Los santos y el baro

Foto: Marcus Encel.

Foto: Marcus Encel.

Los años 90 marcaron en Cuba lo que se conoce como el reavivamiento religioso, una especie de boom después que la crisis reventó con sus inevitables correlatos sociales, culturales e identitarios. Estigmatizada antes y durante la época de la institucionalización, la religión comenzó a perder su carácter de tabú y se fue convirtiendo en un fenómeno “normal” una vez reafirmado el hecho de que formaba parte de la cultura, lo cual no pudo nunca suprimirse ni por manuales de filosofía ni por decretos ideológicos.

Pero ya en ese entonces había evidencias de que no se trataba, necesariamente, de un simple problema de espiritualidad o de dirigir los ojos al cielo cuando en la tierra las cosas no andaban bien, sino de un asunto más complejo en el que intervenían múltiples mediaciones.

En el campo del protestantismo histórico, por ejemplo, con frecuencia se produjeron abruptos cruces/tránsitos de una denominación a otra, una expresión de crisis y desconcierto que conspiraba contra la estabilidad de la feligresía y la pastoral de las iglesias. Ese reavivamiento iba escoltado eventualmente por lo que algunos llamaron “la jabonización de la evangelización” o la “teología de la bolsita,” etiquetas que designaban el repartimiento de jabas con productos de aseo personal y otros productos deficitarios en el vórtice mismo de la tormenta, en especial una vez oficializada la fractura del mercado interno y la existencia de dos monedas con la dolarización de la economía (1993).

•••

--- Consigna ---
Responde estas preguntas sobre el texto de la religión en Cuba:
1. ¿En qué década se dio en Cuba el reavivamiento religioso?
2. ¿En qué campo se produjeron con frecuencia cruces de una denominación a otra?
3. ¿En qué año se dio la dolarización de la economía?
El listado es material aparte del texto.

•••

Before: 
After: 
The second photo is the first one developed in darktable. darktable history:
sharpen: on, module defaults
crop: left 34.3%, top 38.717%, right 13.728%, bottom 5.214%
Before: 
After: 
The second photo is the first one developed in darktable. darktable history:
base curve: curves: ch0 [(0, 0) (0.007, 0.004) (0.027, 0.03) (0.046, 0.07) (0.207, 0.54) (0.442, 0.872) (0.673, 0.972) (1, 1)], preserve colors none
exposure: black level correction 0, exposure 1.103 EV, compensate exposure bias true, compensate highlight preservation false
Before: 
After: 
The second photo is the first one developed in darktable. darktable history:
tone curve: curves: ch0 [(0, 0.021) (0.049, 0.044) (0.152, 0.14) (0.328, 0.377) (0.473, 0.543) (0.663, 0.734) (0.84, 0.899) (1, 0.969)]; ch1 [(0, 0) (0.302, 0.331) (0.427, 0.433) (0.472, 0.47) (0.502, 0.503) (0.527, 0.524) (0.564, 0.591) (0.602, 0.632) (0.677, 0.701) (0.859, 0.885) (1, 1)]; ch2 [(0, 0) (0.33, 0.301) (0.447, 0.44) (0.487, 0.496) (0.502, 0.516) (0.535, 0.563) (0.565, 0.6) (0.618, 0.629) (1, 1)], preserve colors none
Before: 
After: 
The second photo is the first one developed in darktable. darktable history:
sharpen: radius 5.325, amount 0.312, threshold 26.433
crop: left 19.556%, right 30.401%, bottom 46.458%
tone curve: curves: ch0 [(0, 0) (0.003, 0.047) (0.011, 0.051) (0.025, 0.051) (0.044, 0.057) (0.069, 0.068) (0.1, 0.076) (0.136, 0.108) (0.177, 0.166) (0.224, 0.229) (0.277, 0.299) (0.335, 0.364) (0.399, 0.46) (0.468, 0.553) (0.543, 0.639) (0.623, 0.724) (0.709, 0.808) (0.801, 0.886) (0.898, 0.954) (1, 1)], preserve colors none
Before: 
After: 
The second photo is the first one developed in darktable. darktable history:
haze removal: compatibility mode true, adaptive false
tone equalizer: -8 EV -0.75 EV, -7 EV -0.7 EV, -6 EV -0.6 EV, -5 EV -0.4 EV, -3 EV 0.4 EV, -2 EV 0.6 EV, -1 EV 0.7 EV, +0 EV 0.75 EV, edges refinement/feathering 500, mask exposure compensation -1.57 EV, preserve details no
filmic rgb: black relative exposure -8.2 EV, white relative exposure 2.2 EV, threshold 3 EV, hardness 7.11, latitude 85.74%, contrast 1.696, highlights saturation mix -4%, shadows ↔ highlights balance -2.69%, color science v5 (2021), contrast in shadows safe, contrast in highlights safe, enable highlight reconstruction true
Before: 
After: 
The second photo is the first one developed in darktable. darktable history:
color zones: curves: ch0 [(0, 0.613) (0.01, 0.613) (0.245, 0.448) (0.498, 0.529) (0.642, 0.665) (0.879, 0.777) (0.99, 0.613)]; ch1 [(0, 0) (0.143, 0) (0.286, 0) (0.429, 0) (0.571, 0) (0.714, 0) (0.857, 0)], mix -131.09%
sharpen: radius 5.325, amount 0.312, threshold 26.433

•••

--- Respuesta final ---
1. En los años 90.
2. En el campo del protestantismo histórico.
3. En 1993.